In my area, we use udpcast in a case similar to systemimager although we have our own environment that replaces the systemimager function. As I mentioned, we're still using it with current distros and now even with the aarch64 architecture. I prefer the udpcast stream approach to other multicast approaches that use file block lists. This is because, whenever possible, I want to avoid having a image file that is a copy of an image directory layout. It is painful to have to maintain files that represent directory layouts, push them around to multiple administrative servers in a big node, and re-create and re-push all that stuff each time the master image is changed. So with udpcast, the tar is created and piped on-demand. We even integrated encryption in to the stream using openssl in some cases where customers have wanted that.
On really big systems, we have multiple administrative servers (leader nodes) that all have udp-sender instances managed by flamethrower currently, We tend to handle 288 node per leader in this mechanism although we've had higher ratios. udp-sender currently supports up to 1024.
One challenge area with udpcast in my opinion is multicast support in switches -- especially smart switches -- have made pain points for us in large clusters.
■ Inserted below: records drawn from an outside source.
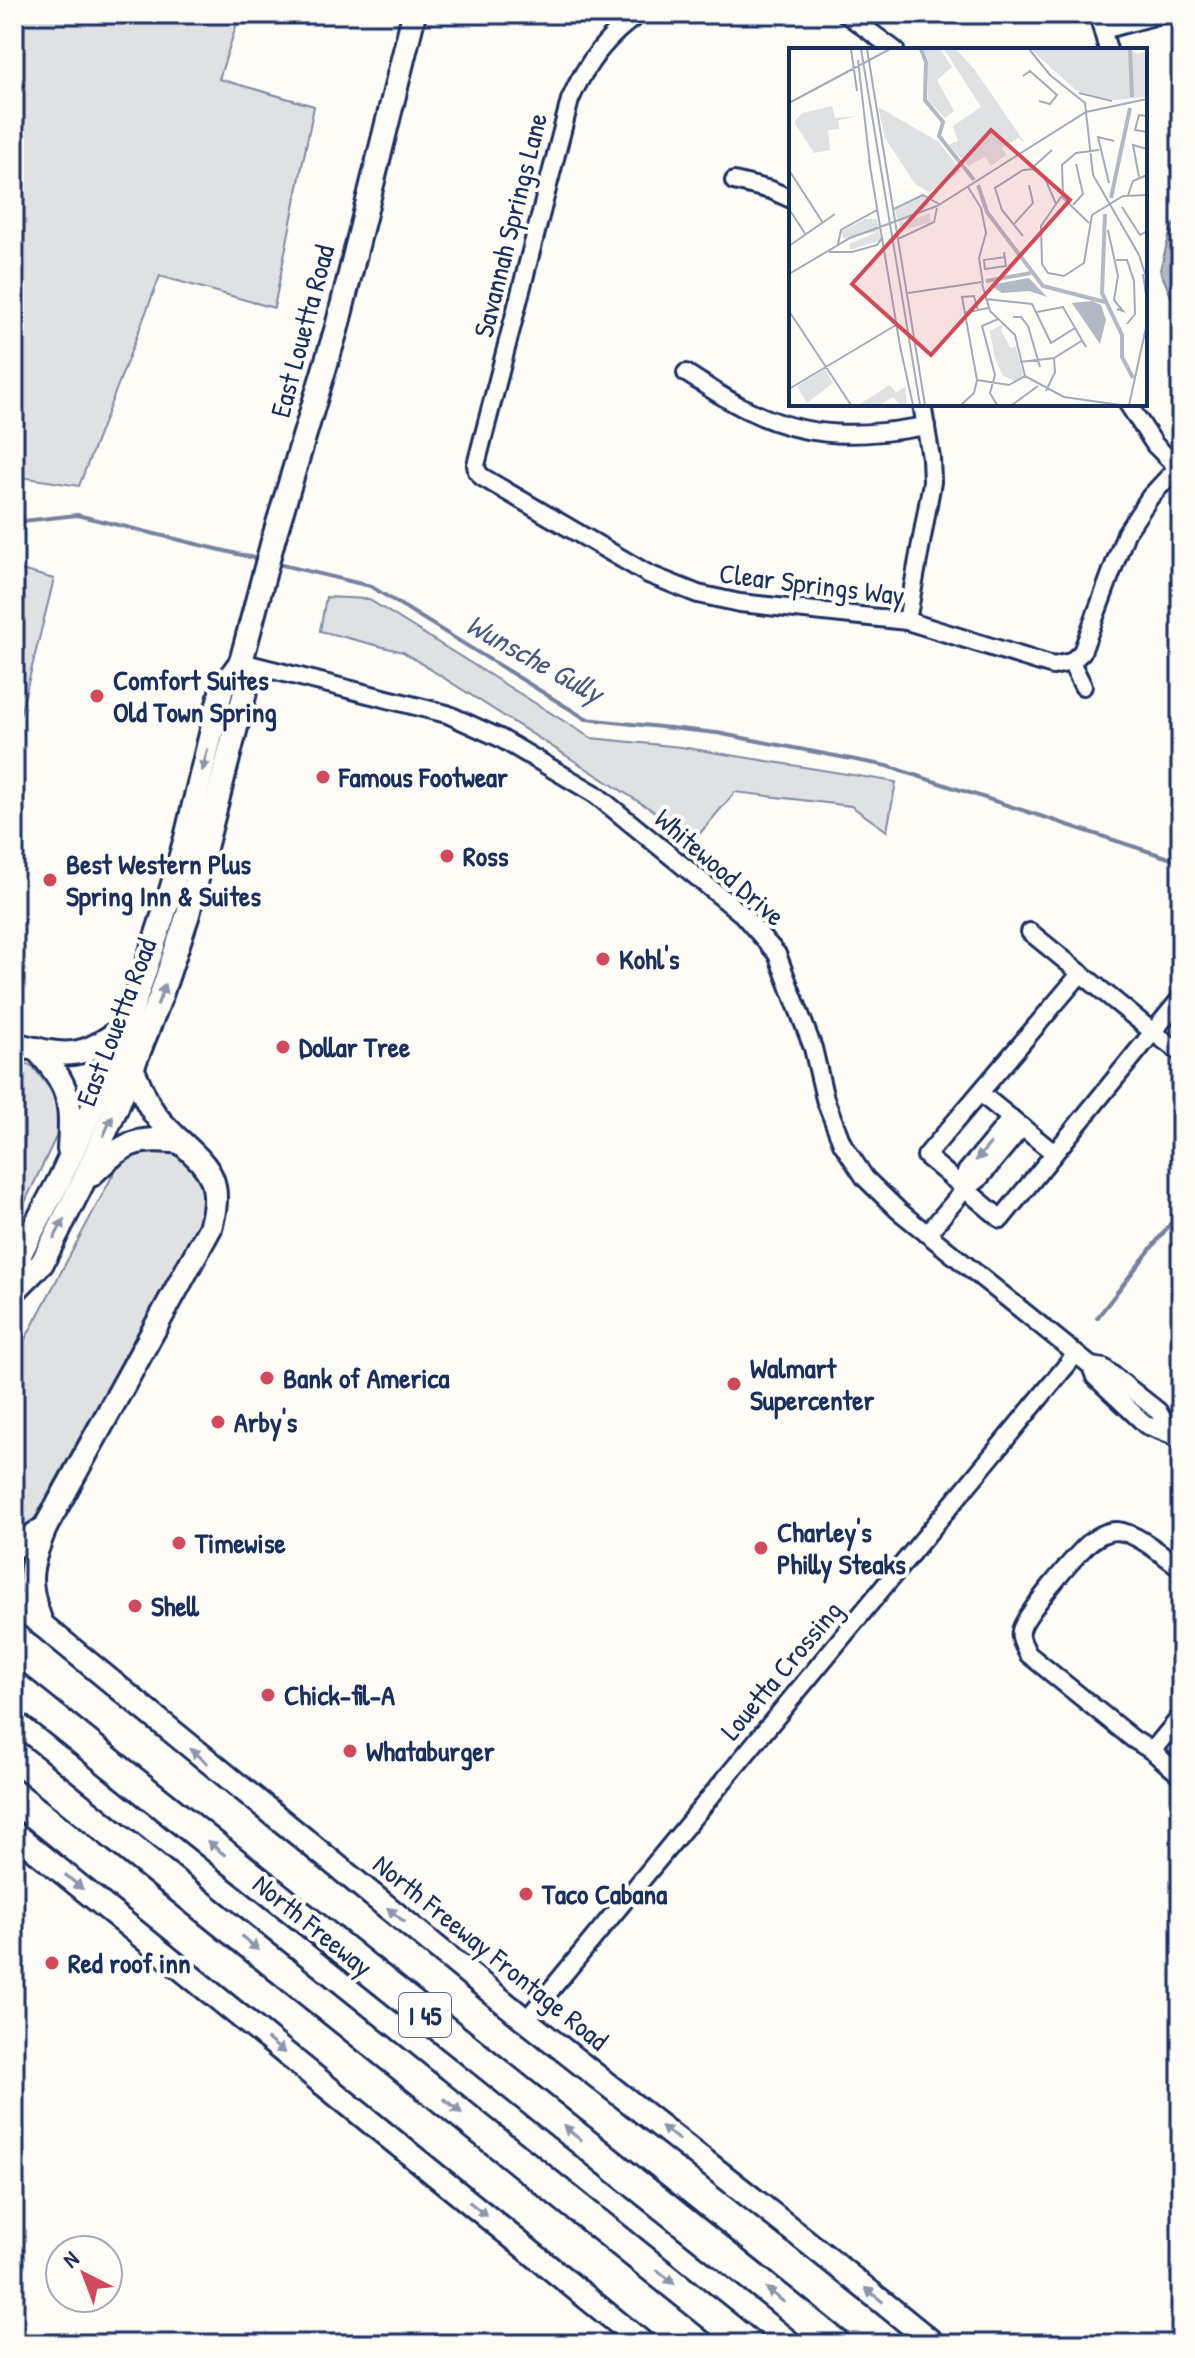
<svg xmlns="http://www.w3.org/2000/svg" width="1195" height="2358" font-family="'Patrick Hand',sans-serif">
<rect width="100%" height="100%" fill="#fdfcf7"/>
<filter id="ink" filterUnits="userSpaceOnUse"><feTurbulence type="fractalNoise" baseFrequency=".0125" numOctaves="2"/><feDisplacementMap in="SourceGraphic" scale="16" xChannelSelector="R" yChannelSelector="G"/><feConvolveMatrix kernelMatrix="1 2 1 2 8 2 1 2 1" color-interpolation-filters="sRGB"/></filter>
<g filter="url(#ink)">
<g fill="#e0e1e3" stroke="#7e88a0" stroke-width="2">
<polygon points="14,14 240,14 219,79 314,106 274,308 160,276 79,486 14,476"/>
<polygon points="14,568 54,579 14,739"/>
<polygon points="326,597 368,599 591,738 681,747 896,782 887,831 851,806 735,792 696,838 403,652 320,631"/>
<polygon points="14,1056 33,1067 53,1093 59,1118 57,1135 14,1225"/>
<path d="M160,1150C196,1156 207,1182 203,1215L36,1516L24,1531L14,1536V1360L116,1169C129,1156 141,1151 160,1150Z"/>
</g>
<polygon fill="#b3b8c5" stroke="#76819c" stroke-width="2" points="1181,211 1181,320 1160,270 1170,233"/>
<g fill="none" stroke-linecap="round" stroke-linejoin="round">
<g stroke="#76819c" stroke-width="4">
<polyline points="14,522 77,515 262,560"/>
<polyline points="274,563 370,586 586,719 717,733 887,766 1181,862"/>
<polyline points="1097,1318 1181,1210"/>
</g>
<g stroke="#1b2f5e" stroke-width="22">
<g id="minor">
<path d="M639,14C606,36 585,65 570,100L476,465L477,471L482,477L648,574L698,594L740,603L907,621L1053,666L1071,662L1082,652L1126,533L1150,497L1177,468"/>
<polyline points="846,14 895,50"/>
<polyline points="1098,14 1108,50"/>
<polyline points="1103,30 1162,14"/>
<polyline points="734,181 771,190 791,199"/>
<path d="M686,373C707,386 727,401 750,411C809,440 863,437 926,426"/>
<polyline points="1128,404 1155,445 1181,471"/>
<polyline points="907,621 932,482 931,458 922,404"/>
<polyline points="241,662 447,714 500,738 595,794 742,914 777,954 813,1048 825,1099 842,1143 865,1178 899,1211 1091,1366 1104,1368 1158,1411 1172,1435"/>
<polyline points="1071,662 1083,686"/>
<polyline points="1030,932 1153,1032 1001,1219 926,1156 1081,973"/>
<polyline points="1181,998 1153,1032 1181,1053"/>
<polyline points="980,1093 1054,1153"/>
<polyline points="965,1189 966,1172 1011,1118"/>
<polyline points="927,1234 965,1189 978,1180 1022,1127"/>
<polyline points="1091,1366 1095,1377 1146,1425 1172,1435 1181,1442"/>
<path d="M1181,1568C1165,1557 1136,1532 1117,1531C1106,1531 1098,1536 1089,1543C1077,1554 1023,1616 1021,1631C1019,1639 1025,1647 1028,1654L1133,1739L1152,1751L1181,1776"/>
<polyline points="1152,1751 1181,1716"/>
<polyline points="526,2020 1076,1354"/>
</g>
</g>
<g stroke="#1b2f5e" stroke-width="28">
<g id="secondary">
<path d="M14,1044C69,1058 81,1060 127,1025"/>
<path d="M36,1049C70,1085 72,1101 69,1149"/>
<path d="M91,1175C124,1143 134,1136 181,1142"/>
<polyline points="14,1285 21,1252 60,1179 118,1052 168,901 186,838 222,688 241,662 274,537 337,327 414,14"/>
<polyline points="14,1291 42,1263 82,1184 118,1104 160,998 188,914 245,692 241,662"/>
<polyline points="14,1547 45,1528"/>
<path d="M14,1602C184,1740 353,1881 523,2018C660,2127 799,2233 934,2344"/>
<path d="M42,1625C26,1583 28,1569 45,1528L210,1228C228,1168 196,1161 162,1123C147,1107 141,1087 132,1068"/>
<polyline points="14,1833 644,2344"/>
</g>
</g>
<g stroke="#1b2f5e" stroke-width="34">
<g id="motorway">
<polyline points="14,1686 836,2344"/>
<polyline points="14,1755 748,2344"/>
</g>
</g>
<use href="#minor" stroke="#fdfcf7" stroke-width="16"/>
<use href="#secondary" stroke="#fdfcf7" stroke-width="22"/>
<use href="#motorway" stroke="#fdfcf7" stroke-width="28"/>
</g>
<defs><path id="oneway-solid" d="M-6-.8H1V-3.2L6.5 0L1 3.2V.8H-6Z" transform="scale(2)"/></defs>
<g fill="#8c96aa">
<use href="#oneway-solid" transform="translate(205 760) rotate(104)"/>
<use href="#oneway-solid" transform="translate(161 995) rotate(-70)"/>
<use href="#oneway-solid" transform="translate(108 1126) rotate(-66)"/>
<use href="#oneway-solid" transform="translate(983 1152) rotate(130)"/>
<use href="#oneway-solid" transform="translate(59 1229) rotate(-63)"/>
<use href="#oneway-solid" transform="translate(199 1756) rotate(-140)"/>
<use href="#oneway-solid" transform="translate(216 1848) rotate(-141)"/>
<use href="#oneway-solid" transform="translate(74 1882) rotate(40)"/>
<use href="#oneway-solid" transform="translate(396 1915) rotate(-141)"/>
<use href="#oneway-solid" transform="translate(250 1943) rotate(39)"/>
<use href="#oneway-solid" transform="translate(276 2046) rotate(39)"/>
<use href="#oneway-solid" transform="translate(453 2106) rotate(39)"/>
<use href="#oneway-solid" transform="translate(572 2133) rotate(-141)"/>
<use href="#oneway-solid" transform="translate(670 2133) rotate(-142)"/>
<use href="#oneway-solid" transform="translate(478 2209) rotate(39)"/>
<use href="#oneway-solid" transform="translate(666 2277) rotate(39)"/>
<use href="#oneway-solid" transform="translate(775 2295) rotate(-141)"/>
<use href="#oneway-solid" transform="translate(874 2295) rotate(-141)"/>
</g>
</g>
<g fill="#d1495b" stroke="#fdfcf7" stroke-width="3">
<circle cx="97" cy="696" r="8"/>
<circle cx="323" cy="777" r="8"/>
<circle cx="447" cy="856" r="8"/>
<circle cx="50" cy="880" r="8"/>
<circle cx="603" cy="959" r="8"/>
<circle cx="283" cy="1047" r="8"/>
<circle cx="267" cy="1378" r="8"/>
<circle cx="734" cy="1384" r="8"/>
<circle cx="218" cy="1422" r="8"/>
<circle cx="179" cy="1543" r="8"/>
<circle cx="761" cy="1548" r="8"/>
<circle cx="135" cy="1606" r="8"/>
<circle cx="268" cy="1695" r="8"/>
<circle cx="350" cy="1751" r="8"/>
<circle cx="526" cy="1894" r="8"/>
<circle cx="52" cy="1963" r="8"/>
</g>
<g text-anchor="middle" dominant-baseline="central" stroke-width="8" stroke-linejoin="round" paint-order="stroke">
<rect fill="#fdfcf7" stroke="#5f6c8c" stroke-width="2" x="399" y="1993" width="52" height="44" rx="6"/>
<g font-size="26" font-weight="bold" fill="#1b2f5e">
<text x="425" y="2015">I 45</text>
</g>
<g font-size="28" fill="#1b2f5e" stroke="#fdfcf7">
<text transform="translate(510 225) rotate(-76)">Savannah Springs Lane</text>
<text transform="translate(302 331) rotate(-75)">East Louetta Road</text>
<text transform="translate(812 584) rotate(7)">Clear Springs Way</text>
<text transform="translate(720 867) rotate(41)">Whitewood Drive</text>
<text transform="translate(116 1022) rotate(-69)">East Louetta Road</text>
<text transform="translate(781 1670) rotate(-50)">Louetta Crossing</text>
<text transform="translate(313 1925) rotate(39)">North Freeway</text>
<text transform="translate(491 1952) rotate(39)">North Freeway Frontage Road</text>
</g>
<g font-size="28" font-weight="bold" fill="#1b2f5e" stroke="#fdfcf7" text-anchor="start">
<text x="113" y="680">Comfort Suites<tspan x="113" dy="32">Old Town Spring</tspan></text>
<text x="339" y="777">Famous Footwear</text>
<text x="463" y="856">Ross</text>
<text x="66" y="864">Best Western Plus<tspan x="66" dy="32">Spring Inn &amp; Suites</tspan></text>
<text x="619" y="959">Kohl's</text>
<text x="299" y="1047">Dollar Tree</text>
<text x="750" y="1368">Walmart<tspan x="750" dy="32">Supercenter</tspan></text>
<text x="283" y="1378">Bank of America</text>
<text x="234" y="1422">Arby's</text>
<text x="777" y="1532">Charley's<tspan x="777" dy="32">Philly Steaks</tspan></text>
<text x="195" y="1543">Timewise</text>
<text x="151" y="1606">Shell</text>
<text x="284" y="1695">Chick-fil-A</text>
<text x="366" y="1751">Whataburger</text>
<text x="542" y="1894">Taco Cabana</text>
<text x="68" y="1963">Red roof inn</text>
</g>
<g font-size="30" font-style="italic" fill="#49587d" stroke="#fdfcf7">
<text transform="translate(535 658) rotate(29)">Wunsche Gully</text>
</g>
</g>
<g transform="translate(789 48)">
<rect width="358" height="358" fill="#fdfcf7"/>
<path d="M134,1H151L163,19L148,32L165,63L156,70L139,52V12ZM155,1H167L185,21L236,95L229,90L213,100L217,107L202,118L196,109L179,118L160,97L169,93L164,78L192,59ZM241,1H339V14L341,1L347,6L358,4V49L324,52L288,43ZM43,58L46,70L71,68L49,72L50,81L39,82L41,102L25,105L5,74L13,65ZM89,59L150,94L172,123L140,144L126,136L96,90ZM135,148L141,157L112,175L141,165L142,174L112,183L106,162ZM76,171H88L92,192L61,202L60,196L90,183L55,191L52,184ZM214,276L212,282L221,300L227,299L234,327L227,334L213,327L205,307L201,283ZM36,321L44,335L18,355L8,338ZM101,337L107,345L116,339L118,355L111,357L104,349L91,357H69Z" fill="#e0e1e3"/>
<path d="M240,230L258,249L240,243L213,245L201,237ZM303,253L312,257L317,272L311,296L283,255Z" fill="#b3b8c5"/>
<path fill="none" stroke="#b3b8c5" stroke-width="4" d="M132,1L137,14L136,52L154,74L150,88L185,132M341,1L343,49M189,137L198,164L254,238L316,254M322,150L341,60M316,166L313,245L333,287V309L344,330M197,233L242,225"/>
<path fill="none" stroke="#a3aaba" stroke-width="2" d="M62,1L68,43M72,1L131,357M78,1L136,357M240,1L261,27L296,55L304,127L350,207L358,232M69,12L81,117M234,28L241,23L268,47L261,56L250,53M290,45L323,53M0,55L101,1M358,68L350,67L346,82L358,84M310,102L287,105L273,117L274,146L252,178L253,216L259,225L275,228L295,215L303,167L334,148L358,147M80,112L112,304M243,120L263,102M0,122L34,175M350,129L344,97L358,101M320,135L309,89L325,93M179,139L192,160L197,185L190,210L194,236M339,147L344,133L358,127M273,149L300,175M284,157L294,146L287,116M333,159L351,187L358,183M0,161L17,187M105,161L134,147L150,156M225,176L244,155L240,137M319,182L329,228L325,252L334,263L328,261M234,188L213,162L206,140L234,122L246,121L255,128L267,156M109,191L145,174L148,160M49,196L52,182L88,162M0,198L46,166M40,204H63L88,197L93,190M215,204L217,218L196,221L195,212L216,209M327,212H338L345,233L346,266L338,276M0,226L61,190L148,158L297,64L358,51M354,226L358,253M193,236L201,263L226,287L236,328L275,349L331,357M119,245L193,234M196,251L243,256L262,295L286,280M0,263L62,357M248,264L274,259L297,299M175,265L199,260M224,269H232L239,278L251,319M111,298L124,357M231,314L265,310L294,292M188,332L220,337L236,328M0,341L107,277M257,343L266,324L265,310M172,357L185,345L188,332L173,249L185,248L189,263M208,357L201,345L206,327L193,278L209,271M223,357L249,338M340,357L358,275"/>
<path fill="#d1495b" fill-opacity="0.15" stroke="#d1495b" stroke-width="4" d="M202,82L281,152L142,307L63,236Z"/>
<rect width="358" height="358" fill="none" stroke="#1b2f5e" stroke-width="4"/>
</g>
<rect width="1195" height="2358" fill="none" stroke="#fdfcf7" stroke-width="48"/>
<rect x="24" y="24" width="1147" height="2310" fill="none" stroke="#1b2f5e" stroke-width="3" filter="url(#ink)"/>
<g transform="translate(84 2274) rotate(318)"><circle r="38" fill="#fdfcf7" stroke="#a3aaba" stroke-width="2"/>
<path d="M0-6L14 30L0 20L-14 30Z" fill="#d1495b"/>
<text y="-12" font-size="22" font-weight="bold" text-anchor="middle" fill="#1b2f5e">N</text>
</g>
</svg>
It can be painful to get groups of switches from different vendors to behave well with multicast in some cases. We've even had to resort of "flood all ports" in some desperate scenarios. In some cases where the management switches had been decided ahead of time by other teams, we've had to switch to using bittorrent instead of udpcast to avoid multicast issues. Bittorrent means you need a file instead of a stream, so there is added maintenance in making sure the tarball represents the current image copy and is the same on all the admin servers. Still, with everything properly configured on a clean network, it's hard to beat the magic of having 10,000 nodes all installing at once through their respective administrative (leader) nodes and VLANs using udpcast.